Personal information
- Full name: Ramón Lentini
- Date of birth: October 24, 1988 (age 36)
- Place of birth: Posadas, Argentina
- Height: 1.85 m (6 ft 1 in)
- Position(s): Forward

Team information
- Current team: Güemes

Youth career
- 2003–2008: Estudiantes

Senior career*
- Years: Team / Apps / (Gls)
- 2008–2011: Estudiantes / 6 / (1)
- 2009–2010: → Quilmes (loan) / 18 / (6)
- 2010–2011: → Instituto (loan) / 15 / (1)
- 2011–2012: Aldosivi / 12 / (1)
- 2012–2014: Chacarita Juniors / 57 / (28)
- 2014–2015: Unión Española / 6 / (0)
- 2015: Nueva Chicago / 14 / (2)
- 2016–2017: San Martín Tucumán / 57 / (29)
- 2017–2018: Olimpo / 7 / (0)
- 2018: Chacarita Juniors / 11 / (3)
- 2019: San Luis / 15 / (5)
- 2020–2021: Gimnasia Mendoza / 39 / (10)
- 2022–: Güemes / 14 / (1)

= Ramón Lentini =

Argentine footballer

Ramón Lentini (born 24 October 1988 in Posadas) is an Argentine football striker who plays for Güemes.

==Career==

A southpaw, Lentini was a staple of the Estudiantes de La Plata youth system since 2003, achieving renown as a scorer: he has a hundred goals to his name in the youth and reserve teams. Lentini signed his first professional contract at the age of 19, and made his debut with the squad on 7 December 2008 in a game against Colón de Santa Fe. Three days later, in his second game, a 2–1 defeat to Godoy Cruz, he scored his first goal. His second goal for Estudiantes was a crucial header against Peruvian side Sporting Cristal that cemented Estudiantes' entry into the group stage of 2009 Copa Libertadores.
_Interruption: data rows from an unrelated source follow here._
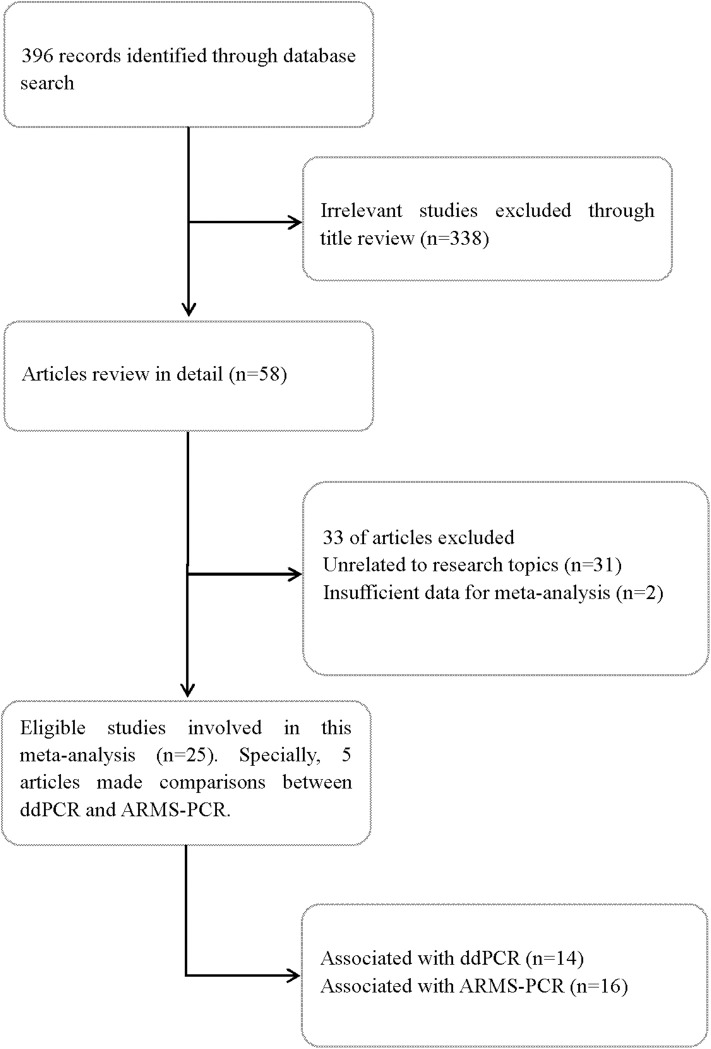
Flow diagram detailing the search strategy of the included studies in this meta-analysis.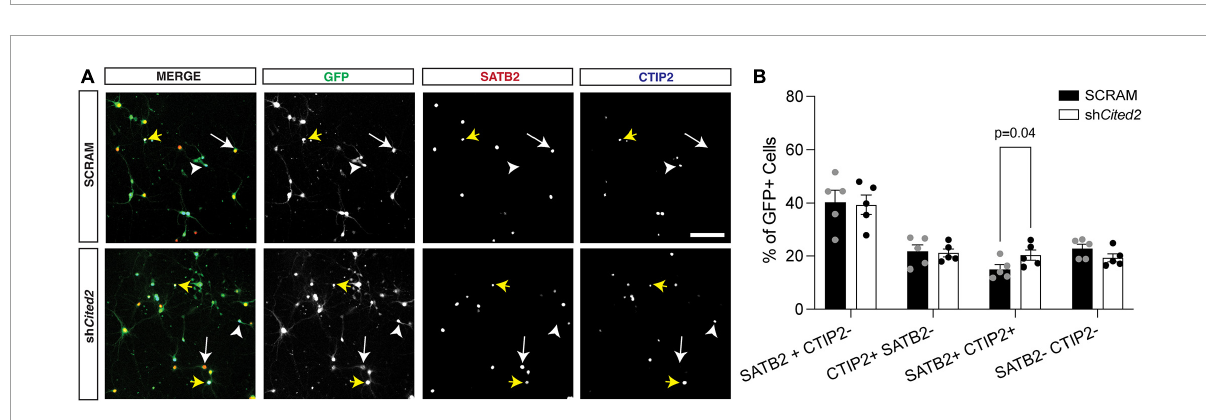
FIGURE3 shRNA-mediated Cited2 knockdown leads to an increase in neurons that co-express SATB2 and CTIP2 in vitro . (A) Representative micrographs of 7 DIV primary neuronal cultures electroporated with a control SCRAM or sh Cited2. Arrows indicate SATB2 + CTIP2- neurons (white arrow), CTIP2 + SATB2- neurons (white arrow head), and SATB2 + CTIP2 + co-expressing neurons (yellow arrows). (B) Quantification of transfected cells shows an increased percentage of SATB2 + CTIP2 + co-expressing neurons in sh Cited2 vs SCRAM. N = 5. Two-way ANOVA with Šídák’s multiple comparisons test. Error bars denote SEM. Scale bar, 100 µ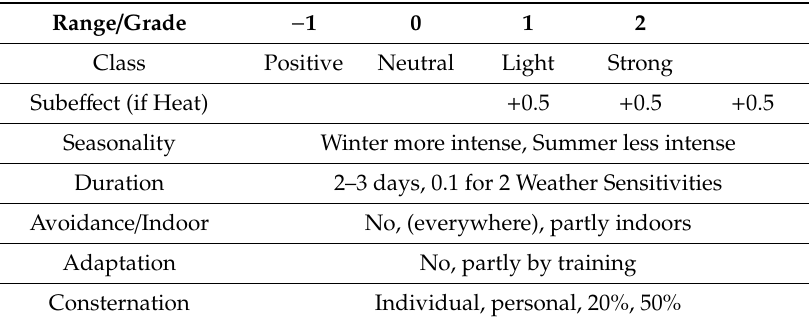
Table 3. Factors a ff ecting weather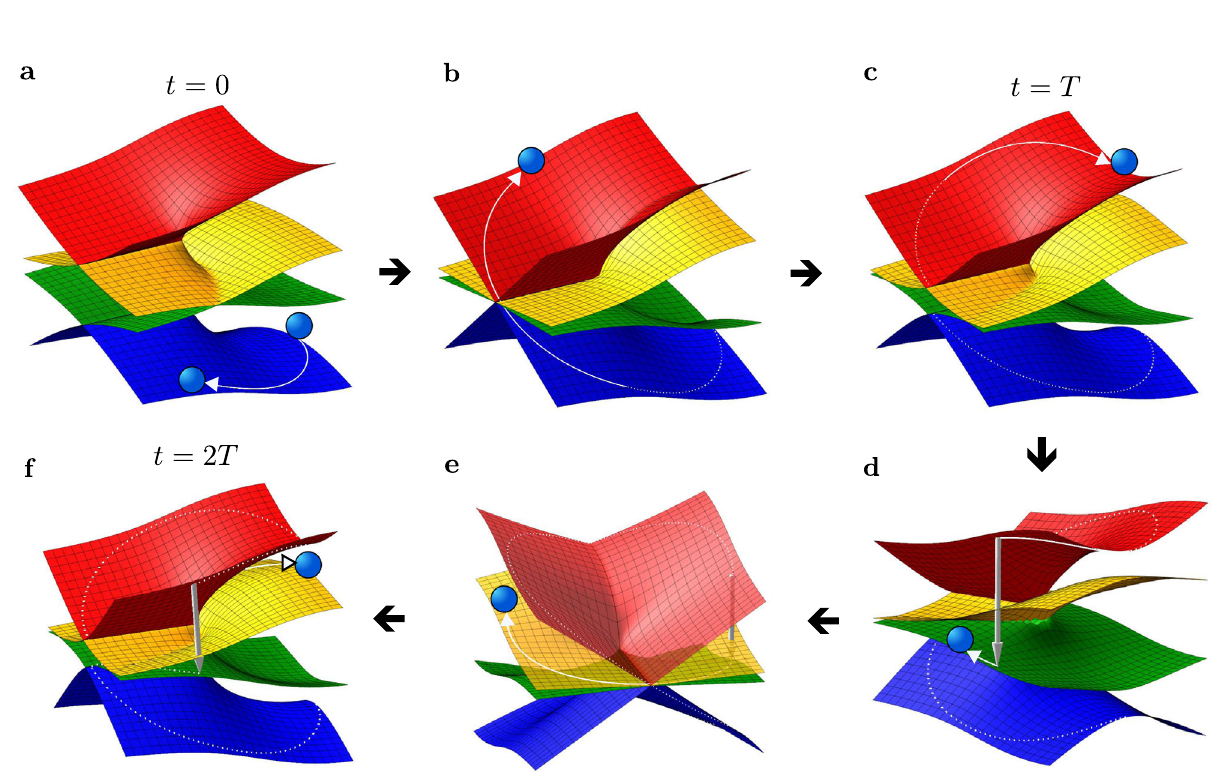
Fig.5|Thetimeevolutionofthesystemstateatdifferenttimes,accordingtoFig.4 a .a Initialstate t =0, b T /2< t < T , c t = T , d T < t <3 T /2, e 3 T /2< t <2 T , f fi nalstate t =2 T . See also the main text for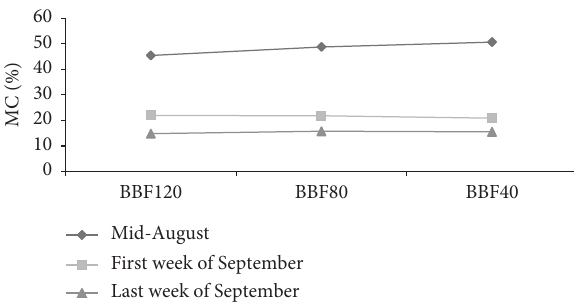
Figure 6: Soil moisture content (MC) of each drainage method at different dates of the growing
With the arrival of coach Alejandro Sabella, Lentini had fewer opportunities and was loaned to Quilmes together with fellow scorer prospect Mauricio Carrasco for the 2009–10 season. His first goal for Quilmes was on September 25, 2009, against San Martín de San Juan. Lentini was part of the Quilmes squad that obtained promotion to the Argentine Primera División. He returned to Estudiantes at the end of the season and was again loaned to a second division side, Instituto de Córdoba.